On the difficulties in transforming the facility, Meltzer says: “Data centers are also horizontal in nature, and at one point we were the tallest data center building on the planet - we possibly still are. We had to basically build vertically, and that meant craning in generators, and chillers. It was crazy.”
Now operational, the data center operates efficiently at a PUE of 1.3 to 1.35, and has an affordable high-tension service agreement with power company Con Ed for power delivered at 13,200V, which is then stepped down 480V.
When the local climate is cool enough, the site can use free air cooling. On the connectivity side, customers have a choice of 17 carriers - more than the average data center, and a perk of being located in a major metropolis. With the work now done, Sabey counts the City of New York agencies among its office customers, though only the Department of Sanitation for its data center services.

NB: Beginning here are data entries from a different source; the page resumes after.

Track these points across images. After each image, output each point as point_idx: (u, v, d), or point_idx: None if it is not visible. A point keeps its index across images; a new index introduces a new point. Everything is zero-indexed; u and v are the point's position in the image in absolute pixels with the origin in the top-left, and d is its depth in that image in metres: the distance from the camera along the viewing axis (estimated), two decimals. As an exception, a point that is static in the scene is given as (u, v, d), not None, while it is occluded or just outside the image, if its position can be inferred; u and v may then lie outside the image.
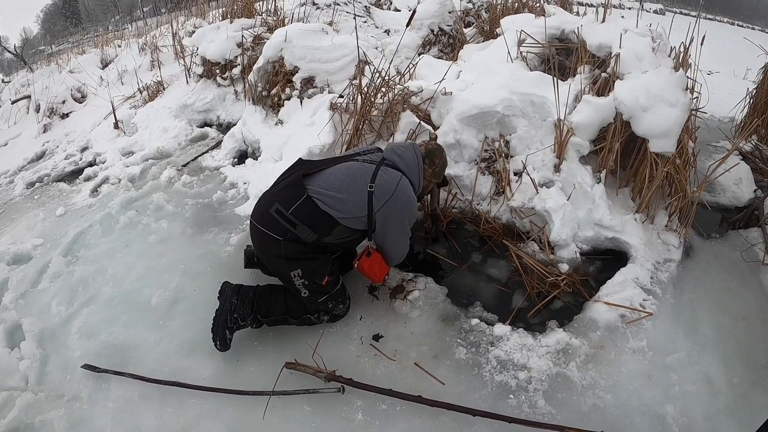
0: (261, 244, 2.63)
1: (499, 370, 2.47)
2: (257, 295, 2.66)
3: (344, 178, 2.57)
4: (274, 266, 2.65)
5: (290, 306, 2.65)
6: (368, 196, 2.52)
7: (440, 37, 5.56)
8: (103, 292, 3.15)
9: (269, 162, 4.31)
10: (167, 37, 7.85)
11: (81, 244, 3.66)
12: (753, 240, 3.42)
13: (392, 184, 2.56)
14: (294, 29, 4.71)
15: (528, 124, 3.50)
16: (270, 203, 2.56)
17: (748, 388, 2.48)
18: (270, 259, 2.62)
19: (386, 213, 2.55)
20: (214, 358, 2.60)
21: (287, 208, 2.50)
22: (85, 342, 2.83)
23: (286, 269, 2.56)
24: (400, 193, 2.57)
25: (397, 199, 2.55)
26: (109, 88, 6.66)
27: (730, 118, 5.21)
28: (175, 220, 3.75)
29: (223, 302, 2.63)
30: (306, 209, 2.50)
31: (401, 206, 2.59)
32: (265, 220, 2.56)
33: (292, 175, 2.62)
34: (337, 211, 2.52)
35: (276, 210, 2.52)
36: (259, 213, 2.61)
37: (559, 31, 3.94)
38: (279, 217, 2.51)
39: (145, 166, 4.80)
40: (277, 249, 2.54)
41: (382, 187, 2.54)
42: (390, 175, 2.59)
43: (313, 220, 2.51)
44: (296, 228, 2.51)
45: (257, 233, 2.61)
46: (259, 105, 4.92)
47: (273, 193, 2.61)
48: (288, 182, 2.60)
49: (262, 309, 2.64)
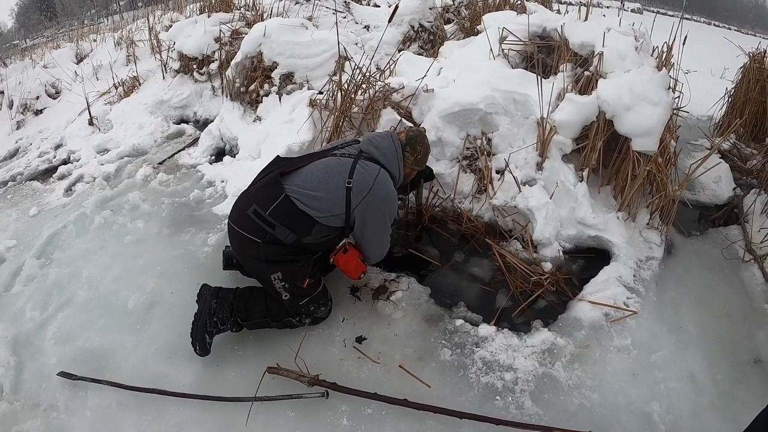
0: (239, 246, 2.56)
1: (485, 372, 2.45)
2: (237, 297, 2.59)
3: (321, 176, 2.51)
4: (253, 269, 2.59)
5: (271, 309, 2.58)
6: (346, 192, 2.46)
7: (420, 34, 5.51)
8: (78, 295, 3.05)
9: (247, 159, 4.22)
10: (143, 31, 7.68)
11: (55, 246, 3.54)
12: (733, 237, 3.47)
13: (370, 179, 2.50)
14: (273, 24, 4.63)
15: (510, 122, 3.48)
16: (247, 204, 2.49)
17: (732, 385, 2.51)
18: (249, 261, 2.56)
19: (365, 209, 2.50)
20: (194, 364, 2.53)
21: (265, 209, 2.44)
22: (60, 348, 2.73)
23: (266, 272, 2.50)
24: (379, 187, 2.51)
25: (376, 194, 2.50)
26: (84, 84, 6.47)
27: (708, 117, 5.28)
28: (152, 220, 3.65)
29: (202, 305, 2.54)
30: (284, 210, 2.44)
31: (380, 201, 2.53)
32: (243, 222, 2.49)
33: (269, 175, 2.54)
34: (316, 210, 2.46)
35: (253, 211, 2.45)
36: (237, 215, 2.54)
37: (540, 28, 3.92)
38: (257, 219, 2.45)
39: (121, 164, 4.67)
40: (255, 251, 2.48)
41: (359, 182, 2.48)
42: (368, 169, 2.53)
43: (291, 220, 2.45)
44: (275, 229, 2.44)
45: (235, 235, 2.55)
46: (237, 101, 4.83)
47: (250, 194, 2.54)
48: (265, 182, 2.52)
49: (242, 312, 2.56)
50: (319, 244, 2.60)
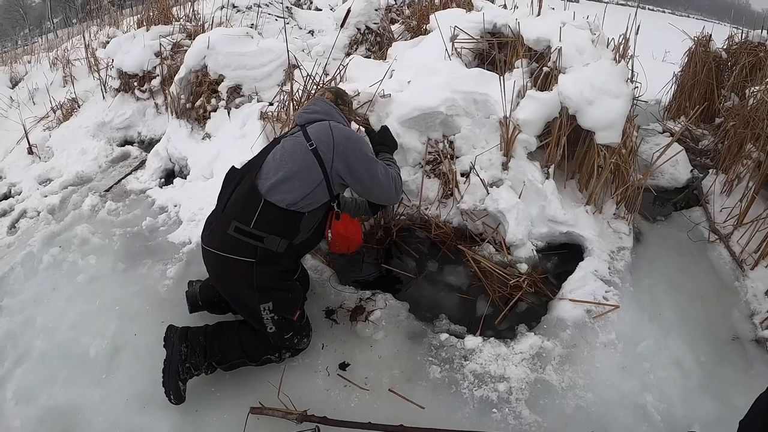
0: (226, 275, 2.34)
1: (477, 385, 2.38)
2: (208, 339, 2.39)
3: (284, 156, 2.33)
4: (240, 299, 2.36)
5: (247, 348, 2.40)
6: (314, 155, 2.30)
7: (367, 36, 5.43)
8: (34, 346, 2.79)
9: (199, 180, 4.03)
10: (80, 49, 7.28)
11: (4, 292, 3.25)
12: (696, 219, 3.56)
13: (327, 131, 2.36)
14: (216, 35, 4.44)
15: (472, 123, 3.43)
16: (226, 224, 2.27)
17: (716, 365, 2.57)
18: (237, 291, 2.34)
19: (342, 157, 2.32)
20: (170, 412, 2.33)
21: (248, 223, 2.24)
22: (23, 408, 2.48)
23: (256, 302, 2.29)
24: (338, 132, 2.37)
25: (340, 138, 2.35)
26: (21, 110, 6.09)
27: (656, 101, 5.41)
28: (104, 254, 3.40)
29: (171, 351, 2.32)
30: (267, 217, 2.25)
31: (349, 142, 2.37)
32: (227, 245, 2.27)
33: (240, 186, 2.35)
34: (297, 196, 2.27)
35: (235, 229, 2.24)
36: (218, 239, 2.30)
37: (491, 25, 3.89)
38: (242, 236, 2.24)
39: (65, 195, 4.37)
40: (249, 276, 2.27)
41: (319, 138, 2.33)
42: (319, 126, 2.40)
43: (278, 225, 2.27)
44: (264, 241, 2.25)
45: (220, 263, 2.32)
46: (184, 118, 4.61)
47: (225, 213, 2.32)
48: (239, 194, 2.33)
49: (216, 355, 2.37)
50: (310, 237, 2.43)
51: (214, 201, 3.49)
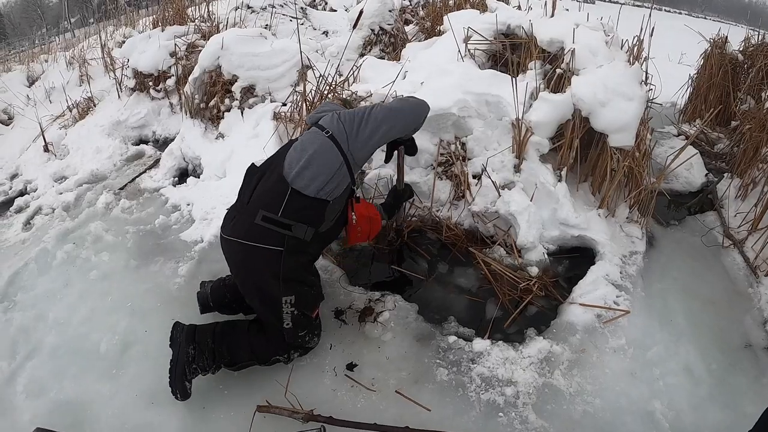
0: (251, 264, 2.32)
1: (484, 389, 2.37)
2: (216, 340, 2.38)
3: (304, 146, 2.38)
4: (263, 290, 2.33)
5: (256, 349, 2.40)
6: (331, 140, 2.37)
7: (381, 37, 5.43)
8: (46, 341, 2.83)
9: (212, 179, 4.05)
10: (96, 49, 7.37)
11: (17, 287, 3.29)
12: (710, 224, 3.50)
13: (335, 116, 2.47)
14: (230, 36, 4.46)
15: (484, 125, 3.42)
16: (252, 214, 2.27)
17: (727, 372, 2.52)
18: (261, 281, 2.32)
19: (356, 132, 2.40)
20: (178, 408, 2.35)
21: (276, 211, 2.25)
22: (33, 402, 2.52)
23: (280, 294, 2.29)
24: (346, 113, 2.48)
25: (346, 117, 2.45)
26: (37, 108, 6.18)
27: (672, 103, 5.35)
28: (117, 252, 3.44)
29: (177, 352, 2.32)
30: (294, 205, 2.27)
31: (354, 114, 2.46)
32: (254, 234, 2.26)
33: (265, 178, 2.37)
34: (321, 182, 2.30)
35: (263, 218, 2.25)
36: (244, 229, 2.29)
37: (504, 26, 3.88)
38: (270, 225, 2.25)
39: (80, 192, 4.42)
40: (275, 266, 2.27)
41: (331, 124, 2.43)
42: (328, 116, 2.49)
43: (305, 213, 2.29)
44: (292, 229, 2.26)
45: (245, 252, 2.30)
46: (198, 118, 4.64)
47: (250, 204, 2.32)
48: (265, 186, 2.34)
49: (225, 357, 2.37)
50: (334, 225, 2.49)
51: (226, 200, 3.59)
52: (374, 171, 3.45)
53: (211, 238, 3.40)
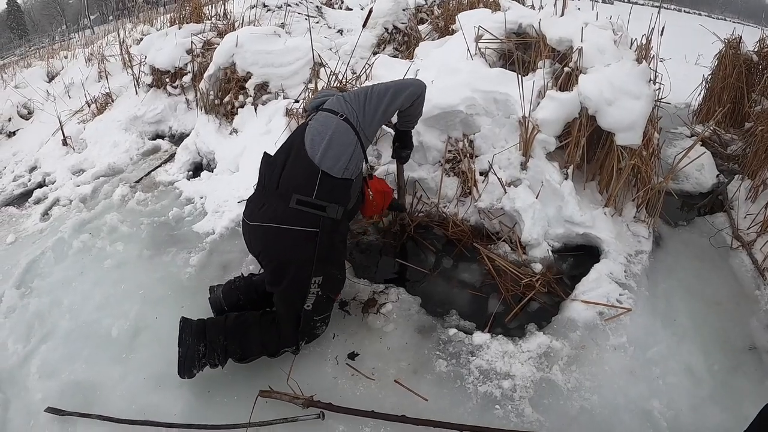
0: (283, 245, 2.36)
1: (482, 381, 2.40)
2: (228, 337, 2.40)
3: (320, 130, 2.47)
4: (293, 270, 2.37)
5: (267, 343, 2.44)
6: (346, 122, 2.50)
7: (395, 36, 5.47)
8: (60, 325, 2.93)
9: (225, 174, 4.14)
10: (114, 46, 7.54)
11: (34, 274, 3.41)
12: (719, 225, 3.47)
13: (341, 100, 2.59)
14: (245, 33, 4.55)
15: (492, 123, 3.44)
16: (285, 199, 2.33)
17: (729, 374, 2.49)
18: (294, 265, 2.37)
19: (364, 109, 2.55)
20: (184, 392, 2.43)
21: (310, 194, 2.33)
22: (46, 382, 2.61)
23: (310, 274, 2.36)
24: (349, 94, 2.64)
25: (356, 96, 2.60)
26: (56, 103, 6.33)
27: (686, 104, 5.31)
28: (131, 242, 3.54)
29: (186, 350, 2.34)
30: (326, 186, 2.35)
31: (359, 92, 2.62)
32: (290, 218, 2.32)
33: (290, 163, 2.42)
34: (344, 162, 2.41)
35: (298, 201, 2.32)
36: (277, 213, 2.34)
37: (516, 25, 3.89)
38: (306, 207, 2.32)
39: (97, 185, 4.54)
40: (312, 247, 2.33)
41: (343, 108, 2.54)
42: (334, 101, 2.62)
43: (335, 193, 2.38)
44: (326, 210, 2.34)
45: (278, 235, 2.34)
46: (212, 114, 4.73)
47: (280, 189, 2.37)
48: (293, 171, 2.40)
49: (237, 353, 2.42)
50: (355, 203, 2.64)
51: (238, 194, 3.67)
52: (383, 167, 3.50)
53: (222, 230, 3.48)
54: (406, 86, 2.67)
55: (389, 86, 2.64)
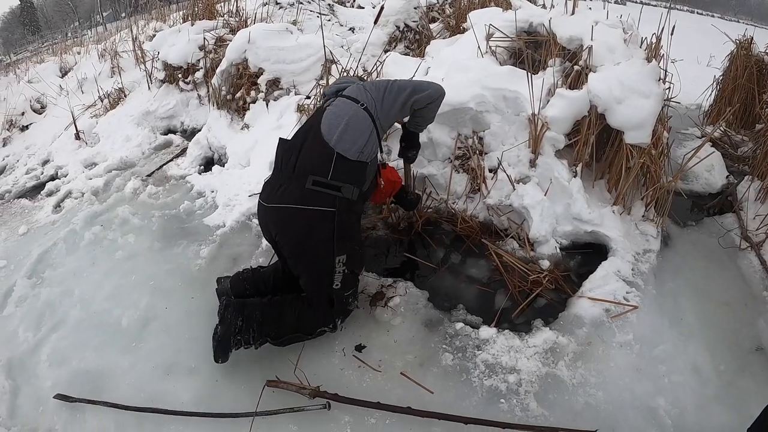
0: (306, 228, 2.41)
1: (488, 375, 2.41)
2: (264, 314, 2.45)
3: (338, 114, 2.54)
4: (316, 250, 2.44)
5: (303, 320, 2.49)
6: (365, 111, 2.56)
7: (406, 34, 5.47)
8: (71, 315, 2.98)
9: (236, 168, 4.18)
10: (127, 42, 7.60)
11: (46, 264, 3.48)
12: (728, 226, 3.45)
13: (361, 89, 2.66)
14: (257, 30, 4.59)
15: (501, 120, 3.46)
16: (302, 180, 2.39)
17: (735, 375, 2.48)
18: (315, 244, 2.43)
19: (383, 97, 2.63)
20: (192, 381, 2.48)
21: (326, 175, 2.39)
22: (55, 370, 2.66)
23: (333, 253, 2.42)
24: (370, 84, 2.72)
25: (376, 87, 2.67)
26: (69, 98, 6.41)
27: (697, 105, 5.28)
28: (142, 234, 3.59)
29: (228, 326, 2.38)
30: (341, 167, 2.42)
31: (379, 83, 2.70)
32: (306, 198, 2.38)
33: (306, 147, 2.48)
34: (359, 145, 2.48)
35: (314, 182, 2.38)
36: (294, 195, 2.40)
37: (527, 24, 3.90)
38: (322, 188, 2.39)
39: (109, 178, 4.61)
40: (330, 226, 2.40)
41: (362, 96, 2.60)
42: (354, 88, 2.68)
43: (350, 175, 2.45)
44: (342, 190, 2.41)
45: (297, 216, 2.40)
46: (224, 109, 4.78)
47: (297, 172, 2.43)
48: (308, 154, 2.46)
49: (273, 330, 2.46)
50: (370, 185, 2.70)
51: (249, 188, 3.72)
52: (392, 162, 3.52)
53: (232, 223, 3.53)
54: (425, 87, 2.70)
55: (410, 83, 2.72)
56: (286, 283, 2.70)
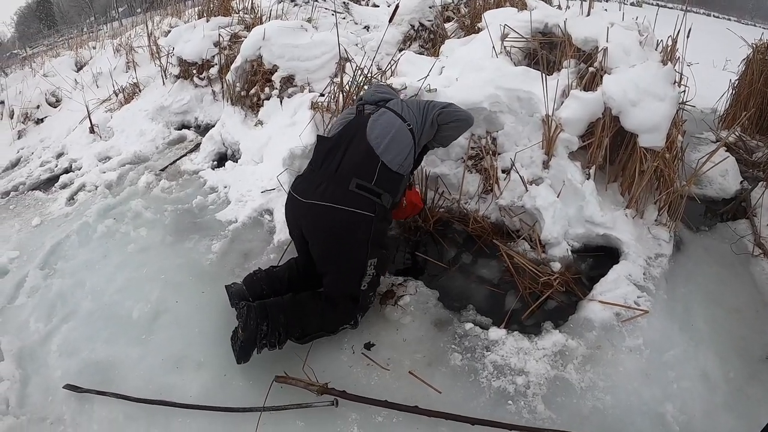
0: (344, 229, 2.44)
1: (496, 376, 2.41)
2: (288, 314, 2.43)
3: (385, 125, 2.60)
4: (350, 252, 2.48)
5: (326, 318, 2.51)
6: (410, 131, 2.63)
7: (421, 33, 5.47)
8: (82, 306, 3.01)
9: (249, 164, 4.20)
10: (142, 37, 7.68)
11: (58, 256, 3.52)
12: (741, 232, 3.42)
13: (404, 106, 2.72)
14: (272, 27, 4.60)
15: (515, 120, 3.44)
16: (345, 181, 2.44)
17: (745, 382, 2.45)
18: (350, 246, 2.47)
19: (424, 119, 2.68)
20: (200, 374, 2.49)
21: (370, 180, 2.46)
22: (65, 360, 2.69)
23: (366, 256, 2.48)
24: (411, 103, 2.77)
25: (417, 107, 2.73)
26: (84, 92, 6.47)
27: (712, 109, 5.23)
28: (155, 228, 3.62)
29: (251, 332, 2.34)
30: (384, 176, 2.49)
31: (420, 108, 2.73)
32: (349, 200, 2.42)
33: (351, 149, 2.54)
34: (401, 159, 2.56)
35: (357, 185, 2.43)
36: (336, 194, 2.43)
37: (542, 24, 3.87)
38: (364, 192, 2.44)
39: (122, 172, 4.65)
40: (367, 230, 2.45)
41: (406, 114, 2.67)
42: (398, 103, 2.75)
43: (389, 184, 2.52)
44: (381, 198, 2.48)
45: (338, 217, 2.42)
46: (238, 105, 4.81)
47: (340, 172, 2.48)
48: (354, 156, 2.52)
49: (297, 330, 2.47)
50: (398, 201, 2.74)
51: (261, 184, 3.73)
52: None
53: (244, 219, 3.55)
54: (456, 107, 2.79)
55: (444, 102, 2.82)
56: (301, 280, 2.71)
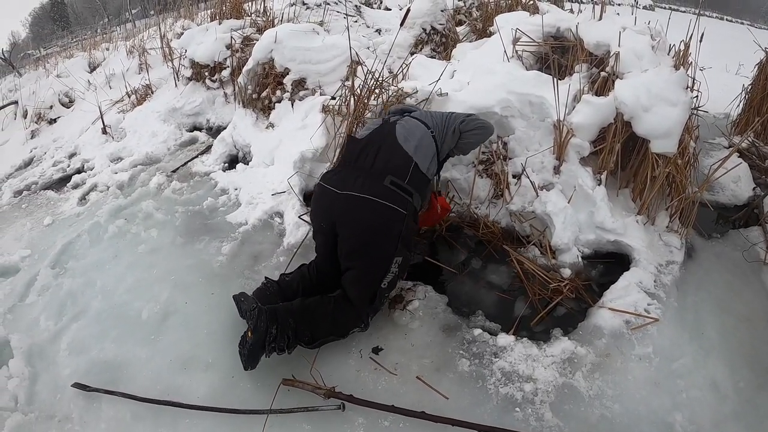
0: (377, 221, 2.47)
1: (504, 383, 2.39)
2: (297, 318, 2.42)
3: (412, 129, 2.72)
4: (379, 248, 2.50)
5: (338, 321, 2.50)
6: (434, 139, 2.75)
7: (432, 36, 5.47)
8: (92, 305, 3.03)
9: (260, 167, 4.21)
10: (155, 39, 7.74)
11: (69, 255, 3.54)
12: (754, 239, 3.37)
13: (428, 115, 2.89)
14: (284, 30, 4.62)
15: (526, 125, 3.44)
16: (380, 177, 2.50)
17: (755, 392, 2.42)
18: (381, 239, 2.49)
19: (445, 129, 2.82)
20: (208, 375, 2.50)
21: (403, 179, 2.52)
22: (74, 359, 2.71)
23: (393, 253, 2.50)
24: (435, 115, 2.92)
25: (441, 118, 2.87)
26: (97, 93, 6.54)
27: (725, 114, 5.17)
28: (165, 229, 3.63)
29: (260, 335, 2.32)
30: (416, 176, 2.57)
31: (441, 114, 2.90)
32: (384, 194, 2.46)
33: (385, 149, 2.61)
34: (428, 162, 2.67)
35: (391, 182, 2.49)
36: (373, 188, 2.47)
37: (554, 29, 3.86)
38: (398, 189, 2.49)
39: (134, 173, 4.68)
40: (399, 227, 2.49)
41: (430, 122, 2.81)
42: (424, 114, 2.92)
43: (419, 185, 2.60)
44: (412, 197, 2.53)
45: (372, 207, 2.45)
46: (250, 108, 4.82)
47: (374, 168, 2.54)
48: (388, 155, 2.59)
49: (306, 335, 2.44)
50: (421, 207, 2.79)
51: (272, 186, 3.75)
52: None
53: (255, 221, 3.56)
54: (479, 117, 2.94)
55: (466, 113, 2.95)
56: (312, 288, 2.69)
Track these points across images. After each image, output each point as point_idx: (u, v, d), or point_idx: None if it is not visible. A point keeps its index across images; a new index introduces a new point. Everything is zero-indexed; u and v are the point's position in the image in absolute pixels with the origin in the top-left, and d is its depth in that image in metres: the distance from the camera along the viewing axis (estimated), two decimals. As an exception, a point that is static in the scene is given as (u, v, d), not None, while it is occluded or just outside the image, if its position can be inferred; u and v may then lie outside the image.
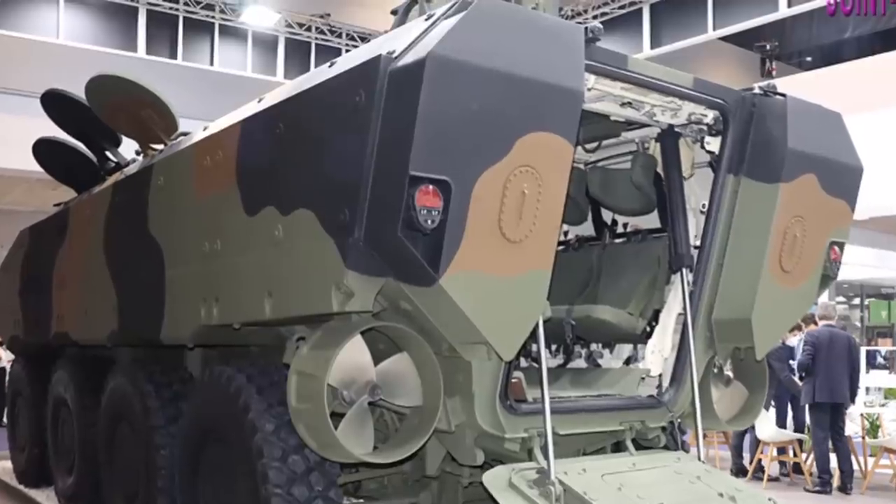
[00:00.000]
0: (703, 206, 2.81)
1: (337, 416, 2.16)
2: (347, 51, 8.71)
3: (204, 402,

“One of my frustrations is that we thought the city would be great data center tenants,” Meltzer says. “The city of New York has 150-170 different agencies, and a big budget - the whole city has a budget of something like $100 billion.
“But we have just one data center client from the city, which is the Department of Sanitation. The reason for that is that during the winter months when there are snow storms, they need a very secure and reliable backup data center.”
When it comes to security, the data center benefits from being within the perimeter of the New York City Police Department, which means, as Meltzer puts it, it has around $50 million worth of security watching the building.
Overall, Meltzer calculates that the data center is currently 92 percent leased. But Sabey is hungry to find new customers, particularly from the financial services sector.
“The stock exchange itself is kind of like a symbol. All the trading actually happens in New Jersey,” he says. “The good news for us is that the major hedge funds and some of the financial institutions still are in NYC and want to be close to their servers. So we have seen success in that vertical.”
Of course, those hedge funds and financial institutions are predictably secretive with details about their data center footprint, so no specific companies were named. Meltzer is also hopeful that the artificial intelligence boom will benefit Sabey and its customers.
In terms of density, 375 Pearl Street can currently accommodate up to around 20 or 23kW per rack, but the facility is exploring ways to expand this. For one of its customers, Sabey is currently testing the feasibility of using liquid cooling in the facility.
“One of our clients already has a pilot for liquid cooling running in our building," he says, "and we are looking at potentially taking one of our floors and making it a mix air-cooled and liquid-cooled data center floor.”
Meltzer believes the building's infrastructure floors, which "are currently really dedicated to our equipment" might lend themselves to liquid cooling.
He explains: "The second floor, third floor, and the 11th floor could all make my thesis of us being an AI hub more interesting.
“For example, an investment banking firm could have their AI right at 375 Pearl Street and have almost zero latency right to their headquarters.”
Meltzer is confident Sabey is on track to see a return on its considerable investment in the tower. “We are on the right path for the building, and it will generate income,” he says. “Were we to ever sell the building, we would probably get a very nice return because you probably couldn’t do this building today with all the zoning, and the fuel and everything. It's very unique.”
Whatever the future holds, 375 Pearl Street will remain an important fixture on the New York skyline, and those who dislike the building’s aesthetics will likely continue to grumble.
Perhaps they should heed the words of Viñoly who, before his death, spoke at length to Metropolis about the importance of function over form. “I’m very interested in unglamorousness!” he said. “People don’t understand how important this kind of thing is.”